##### Source text
The pipeline is the model-specific implementation that orchestrates the diffusion process. Different models (QwenImage, Wan2.2, Z-Image) have their own pipeline implementations.

Most pipeline implementation are referred from diffusers. The multi-step diffusion loop is usually the most time-consuming part during the overall inference process, which is defined by the diffuse function in the pipeline class. An example is as follows:

def diffuse(self, ...):
    for i, t in enumerate(timesteps):
        # Forward pass for positive prompt
        transformer_kwargs = {
            "hidden_states": latents,
            "timestep": timestep / 1000,
            "encoder_hidden_states": prompt_embeds,
        }
        noise_pred = self.transformer(**transformer_kwargs)[0]

        # Forward pass for negative prompt (CFG)
        if do_true_cfg:
            neg_transformer_kwargs = {...}
            neg_transformer_kwargs["cache_branch"] = "negative"
            neg_noise_pred = self.transformer(**neg_transformer_kwargs)[0]

            # Combine predictions
            comb_pred = neg_noise_pred + true_cfg_scale * (noise_pred - neg_noise_pred)
            noise_pred = comb_pred * (cond_norm / noise_norm)

        # Scheduler step
        latents = self.scheduler.step(noise_pred, t, latents)[0]

    return latents

Key Features:

  • CFG Support: Handles classifier-free guidance with separate forward passes

  • Cache Branching: Uses cache_branch parameter for cache-aware execution

  • True CFG: Implements advanced CFG with norm preservation

To learn more about the diffusion pipeline and how to add a new diffusion pipeline, please view Adding Diffusion Model


5. Acceleration Components

5.1 Attention Backends

Location: vllm_omni/diffusion/attention/

Architecture

The attention system uses a role-aware backend selector pattern. Each Attention site declares a semantic role ("self", "cross", or a model-specific string). The selector consults the user's AttentionConfig to pick a backend per role and falls back to the platform default when nothing is configured.

Backend Selection

Location: vllm_omni/diffusion/attention/selector.py

class Attention(nn.Module):
    def __init__(self, num_heads, head_size, causal, softmax_scale, *,
                 role="self", role_category=None, ...):
        # Resolve backend for this role from the active OmniDiffusionConfig
        config = get_current_diffusion_config_or_none()
        attention_config = config.attention_config if config is not None else None
        attn_backend_cls, spec = get_attn_backend_for_role(
            role=role,
            head_size=head_size,
            attention_config=attention_config,
            role_category=role_category,
        )
        self.attn_impl_cls = attn_backend_cls.get_impl_cls()
##########
### Questions on the material
#1 Answer the following from the documentation excerpt above, one line each:
(a) Which function in the pipeline class defines the multi-step diffusion loop?
(b) What location is given for the attention backends?
(c) What does the selector fall back to when nothing is configured?
#2 List the names of the items under "Key Features:" in the documentation excerpt above.
##### Data listing
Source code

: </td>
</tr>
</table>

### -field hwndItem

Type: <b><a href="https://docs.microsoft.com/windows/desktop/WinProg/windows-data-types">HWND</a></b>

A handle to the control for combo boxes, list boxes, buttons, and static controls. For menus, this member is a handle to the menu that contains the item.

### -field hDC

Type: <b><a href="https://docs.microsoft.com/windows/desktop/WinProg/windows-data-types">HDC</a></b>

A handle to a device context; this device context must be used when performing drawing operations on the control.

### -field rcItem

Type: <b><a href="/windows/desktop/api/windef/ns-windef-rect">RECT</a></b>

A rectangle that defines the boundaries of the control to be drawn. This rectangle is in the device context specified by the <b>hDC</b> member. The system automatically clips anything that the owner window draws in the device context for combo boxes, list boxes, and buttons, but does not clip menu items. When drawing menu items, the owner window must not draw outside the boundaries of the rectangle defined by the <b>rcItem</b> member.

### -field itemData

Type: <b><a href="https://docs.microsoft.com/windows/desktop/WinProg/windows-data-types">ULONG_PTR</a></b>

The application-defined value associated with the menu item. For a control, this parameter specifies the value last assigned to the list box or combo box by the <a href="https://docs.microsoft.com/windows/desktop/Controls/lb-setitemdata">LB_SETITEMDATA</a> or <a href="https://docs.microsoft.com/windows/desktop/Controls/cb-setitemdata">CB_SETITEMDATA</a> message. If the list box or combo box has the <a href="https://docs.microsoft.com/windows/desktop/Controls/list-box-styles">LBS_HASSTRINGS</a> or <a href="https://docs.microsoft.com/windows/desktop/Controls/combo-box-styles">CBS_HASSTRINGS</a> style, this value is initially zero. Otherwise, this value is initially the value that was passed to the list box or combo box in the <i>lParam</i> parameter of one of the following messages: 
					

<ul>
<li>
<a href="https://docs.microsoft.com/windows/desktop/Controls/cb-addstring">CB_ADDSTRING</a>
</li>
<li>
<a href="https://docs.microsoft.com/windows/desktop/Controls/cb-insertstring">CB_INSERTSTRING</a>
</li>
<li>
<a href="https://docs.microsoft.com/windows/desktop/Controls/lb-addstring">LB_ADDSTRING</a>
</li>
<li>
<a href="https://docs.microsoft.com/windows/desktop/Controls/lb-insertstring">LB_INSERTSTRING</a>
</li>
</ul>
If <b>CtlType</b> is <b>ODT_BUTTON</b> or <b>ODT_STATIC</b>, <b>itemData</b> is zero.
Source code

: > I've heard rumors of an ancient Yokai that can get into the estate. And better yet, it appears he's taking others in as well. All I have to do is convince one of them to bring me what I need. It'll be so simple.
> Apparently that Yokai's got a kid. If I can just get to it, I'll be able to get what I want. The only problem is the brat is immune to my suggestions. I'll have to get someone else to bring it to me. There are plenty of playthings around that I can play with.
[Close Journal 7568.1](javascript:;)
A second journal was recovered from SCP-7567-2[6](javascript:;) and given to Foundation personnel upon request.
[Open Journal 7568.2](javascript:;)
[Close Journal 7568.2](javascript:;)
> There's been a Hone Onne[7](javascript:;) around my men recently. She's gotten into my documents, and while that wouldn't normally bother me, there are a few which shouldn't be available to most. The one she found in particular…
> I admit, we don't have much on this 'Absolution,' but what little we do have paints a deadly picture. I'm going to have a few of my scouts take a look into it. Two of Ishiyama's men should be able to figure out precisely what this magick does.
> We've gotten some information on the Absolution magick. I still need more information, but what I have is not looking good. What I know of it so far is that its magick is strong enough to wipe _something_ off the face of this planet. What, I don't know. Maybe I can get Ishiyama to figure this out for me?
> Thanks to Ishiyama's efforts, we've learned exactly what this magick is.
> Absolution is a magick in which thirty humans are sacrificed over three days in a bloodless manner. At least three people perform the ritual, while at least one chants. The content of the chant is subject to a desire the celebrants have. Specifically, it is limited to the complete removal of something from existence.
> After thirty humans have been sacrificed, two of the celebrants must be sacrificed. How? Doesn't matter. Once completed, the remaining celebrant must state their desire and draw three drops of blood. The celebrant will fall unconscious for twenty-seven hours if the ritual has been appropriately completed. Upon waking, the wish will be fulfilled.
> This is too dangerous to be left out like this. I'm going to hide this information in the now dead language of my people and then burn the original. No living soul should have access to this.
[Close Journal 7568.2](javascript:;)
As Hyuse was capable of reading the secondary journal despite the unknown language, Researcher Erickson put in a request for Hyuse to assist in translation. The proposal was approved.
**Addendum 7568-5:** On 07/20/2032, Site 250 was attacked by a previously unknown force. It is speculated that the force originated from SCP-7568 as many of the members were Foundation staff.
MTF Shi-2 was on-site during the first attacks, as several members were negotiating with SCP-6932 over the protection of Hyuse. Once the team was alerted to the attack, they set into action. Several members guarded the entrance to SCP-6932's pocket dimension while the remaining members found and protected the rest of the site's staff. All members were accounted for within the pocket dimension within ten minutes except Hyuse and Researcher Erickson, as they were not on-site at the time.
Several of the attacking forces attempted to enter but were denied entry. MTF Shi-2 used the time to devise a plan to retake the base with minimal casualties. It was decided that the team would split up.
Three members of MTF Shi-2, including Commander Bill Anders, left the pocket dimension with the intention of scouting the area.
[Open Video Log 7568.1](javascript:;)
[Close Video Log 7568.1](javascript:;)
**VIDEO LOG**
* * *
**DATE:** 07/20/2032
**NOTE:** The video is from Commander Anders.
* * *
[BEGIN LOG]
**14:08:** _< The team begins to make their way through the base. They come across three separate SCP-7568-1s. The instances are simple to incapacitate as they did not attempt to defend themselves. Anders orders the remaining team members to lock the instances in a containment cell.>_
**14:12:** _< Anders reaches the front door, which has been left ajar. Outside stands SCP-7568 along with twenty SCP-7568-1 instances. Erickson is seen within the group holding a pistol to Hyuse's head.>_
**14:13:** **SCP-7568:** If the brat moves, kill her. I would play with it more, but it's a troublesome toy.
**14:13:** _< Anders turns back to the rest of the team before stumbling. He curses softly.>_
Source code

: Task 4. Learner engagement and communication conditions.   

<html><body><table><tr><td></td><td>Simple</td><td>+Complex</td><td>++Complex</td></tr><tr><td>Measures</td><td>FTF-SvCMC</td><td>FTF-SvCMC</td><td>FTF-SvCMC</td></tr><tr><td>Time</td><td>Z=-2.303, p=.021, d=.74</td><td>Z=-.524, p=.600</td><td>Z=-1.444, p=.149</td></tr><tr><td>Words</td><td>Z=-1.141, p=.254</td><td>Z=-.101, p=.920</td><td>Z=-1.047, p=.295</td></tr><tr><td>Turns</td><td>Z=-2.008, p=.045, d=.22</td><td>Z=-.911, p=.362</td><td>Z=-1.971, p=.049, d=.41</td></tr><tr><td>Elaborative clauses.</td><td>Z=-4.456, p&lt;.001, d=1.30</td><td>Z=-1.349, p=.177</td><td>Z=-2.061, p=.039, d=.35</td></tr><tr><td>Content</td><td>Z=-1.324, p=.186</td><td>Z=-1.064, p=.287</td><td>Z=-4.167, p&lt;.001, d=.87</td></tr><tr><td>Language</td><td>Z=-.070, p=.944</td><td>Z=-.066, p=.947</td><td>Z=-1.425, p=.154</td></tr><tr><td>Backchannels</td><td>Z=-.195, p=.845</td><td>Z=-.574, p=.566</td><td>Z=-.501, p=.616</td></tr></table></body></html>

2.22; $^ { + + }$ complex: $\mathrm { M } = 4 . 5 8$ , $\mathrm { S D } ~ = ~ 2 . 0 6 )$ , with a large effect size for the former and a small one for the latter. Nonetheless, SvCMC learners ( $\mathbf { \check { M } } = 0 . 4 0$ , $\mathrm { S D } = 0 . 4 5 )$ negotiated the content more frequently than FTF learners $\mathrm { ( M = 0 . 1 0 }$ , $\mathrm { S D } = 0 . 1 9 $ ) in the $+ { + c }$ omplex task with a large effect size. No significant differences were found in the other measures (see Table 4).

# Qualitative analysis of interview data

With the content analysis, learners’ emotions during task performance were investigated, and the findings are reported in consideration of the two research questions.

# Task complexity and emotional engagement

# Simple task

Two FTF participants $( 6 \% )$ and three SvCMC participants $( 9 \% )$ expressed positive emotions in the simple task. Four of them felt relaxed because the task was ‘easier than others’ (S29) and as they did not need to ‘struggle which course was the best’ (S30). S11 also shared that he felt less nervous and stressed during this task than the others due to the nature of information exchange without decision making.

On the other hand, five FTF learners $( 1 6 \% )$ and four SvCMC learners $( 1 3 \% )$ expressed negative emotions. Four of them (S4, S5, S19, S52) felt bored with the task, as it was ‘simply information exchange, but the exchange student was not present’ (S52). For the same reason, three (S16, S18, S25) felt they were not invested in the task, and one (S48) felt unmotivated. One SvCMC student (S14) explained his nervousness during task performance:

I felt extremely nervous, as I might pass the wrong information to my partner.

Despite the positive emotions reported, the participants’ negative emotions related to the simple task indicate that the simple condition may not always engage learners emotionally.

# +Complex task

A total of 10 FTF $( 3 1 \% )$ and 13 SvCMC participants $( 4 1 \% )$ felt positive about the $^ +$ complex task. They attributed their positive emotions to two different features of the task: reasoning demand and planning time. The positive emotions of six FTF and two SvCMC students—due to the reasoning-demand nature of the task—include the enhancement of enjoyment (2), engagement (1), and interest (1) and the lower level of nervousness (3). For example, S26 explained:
##########
### Task responses
#1
(a) The diffuse function.
(b) vllm_omni/diffusion/attention/
(c) The platform default.

#2
CFG Support
Cache Branching
True CFG